A employee is hired in a given day if he/she works before that day and also after that day.
Here is a small working example:
import random
from ortools.sat.python import cp_model
model = cp_model.CpModel()
solver = cp_model.CpSolver()
employees = range(3)
days = range(10)
works_day = {(e, d): model.NewBoolVar(f'{e}_works_{d}')
for e in employees for d in days}
hired_day = {(e, d): model.NewBoolVar(f'{e}_employed_{d}')
for e in employees for d in days}
# random example
for boolean in works_day.values():
model.Add(boolean == random.choice([0, 1]))
# give value to hired_day
add_hired_days()
# solve
print('Variables:', len(model.Proto().variables))
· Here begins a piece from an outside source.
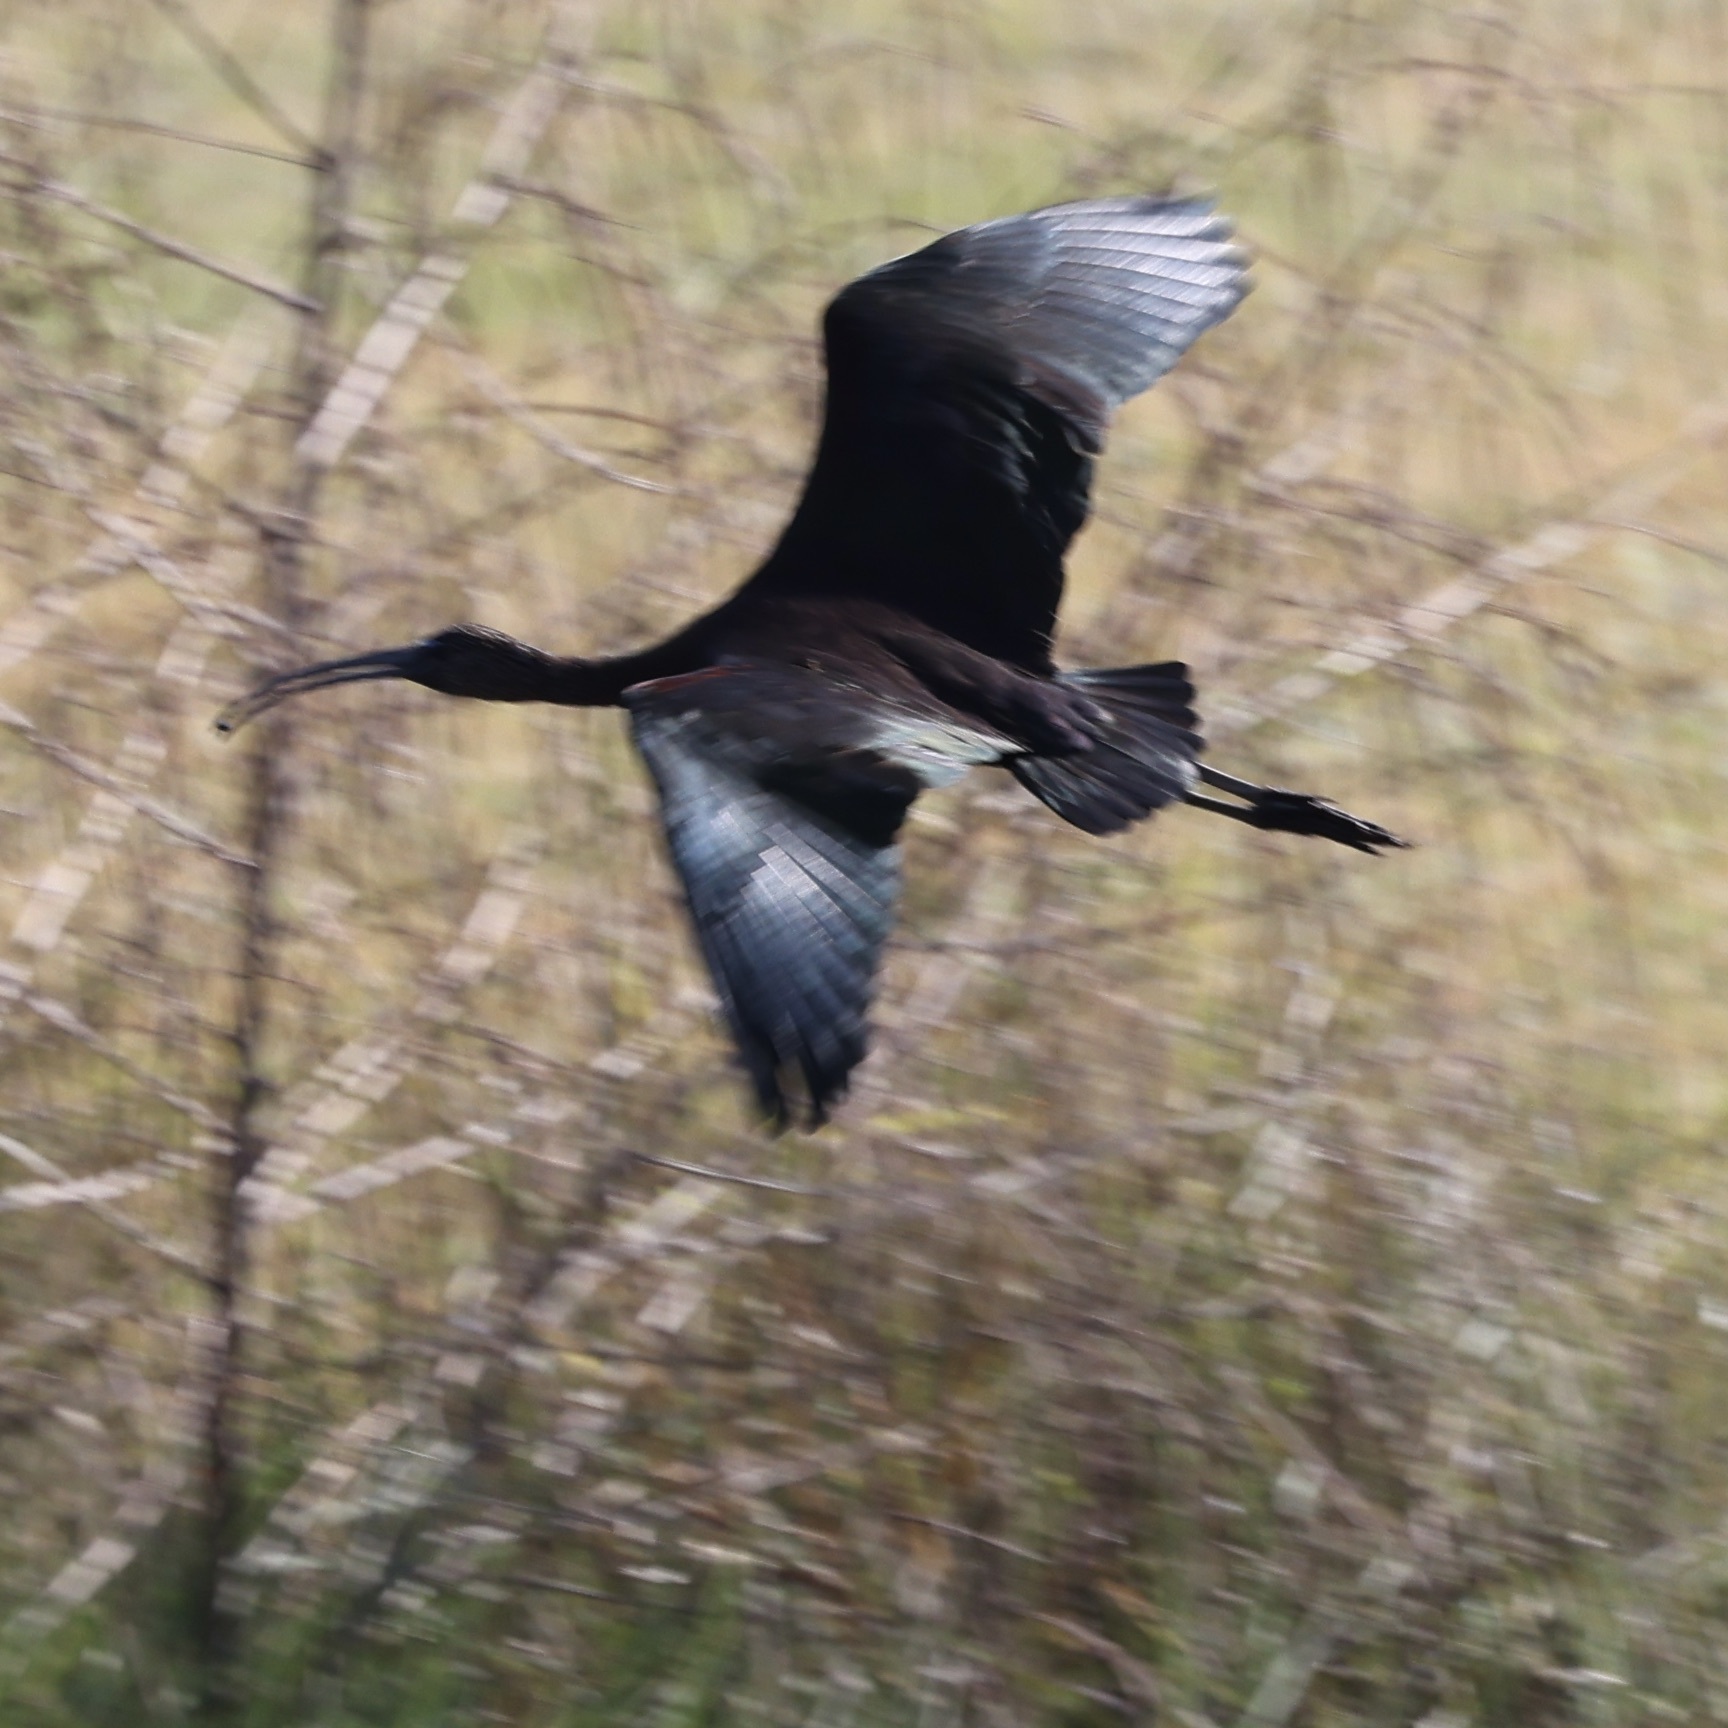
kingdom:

print('Constraints:', len(model.Proto().constraints))
status = solver.Solve(model)
for e in employees:
print()
print('Employee', e)
for d in days:
print('Works', solver.Value(works_day[e, d]),
'Hired', solver.Value(hired_day[e, d]))
Where add_hired_days is:
def add_hired_days():
for idx, d in enumerate(days):
for e in employees:
model.AddImplication(works_day[e, d], hired_day[e, d])
previous = [works_day[e, d] for d in days[:idx + 1]]
following = [works_day[e, d] for d in days[idx:]]
# too many variables
works_previous = model.NewBoolVar('')
works_following = model.NewBoolVar('')
model.AddBoolOr(previous).OnlyEnforceIf(works_previous)
model.AddBoolAnd([d.Not() for d in previous
]).OnlyEnforceIf(works_previous.Not())
model.AddBoolOr(following).OnlyEnforceIf(works_following)
model.AddBoolAnd([d.Not() for d in following
]).OnlyEnforceIf(works_following.Not())
model.AddBoolAnd([works_previous, works_following
]).OnlyEnforceIf(hired_day[e, d])
model.AddBoolOr([works_previous.Not(),
works_following.Not()
]).OnlyEnforceIf(hired_day[e, d].Not())
Is there any way to do this without creating this many variables and constraints?
if an employee works n days in a month, he needs to be hired n - 2 times.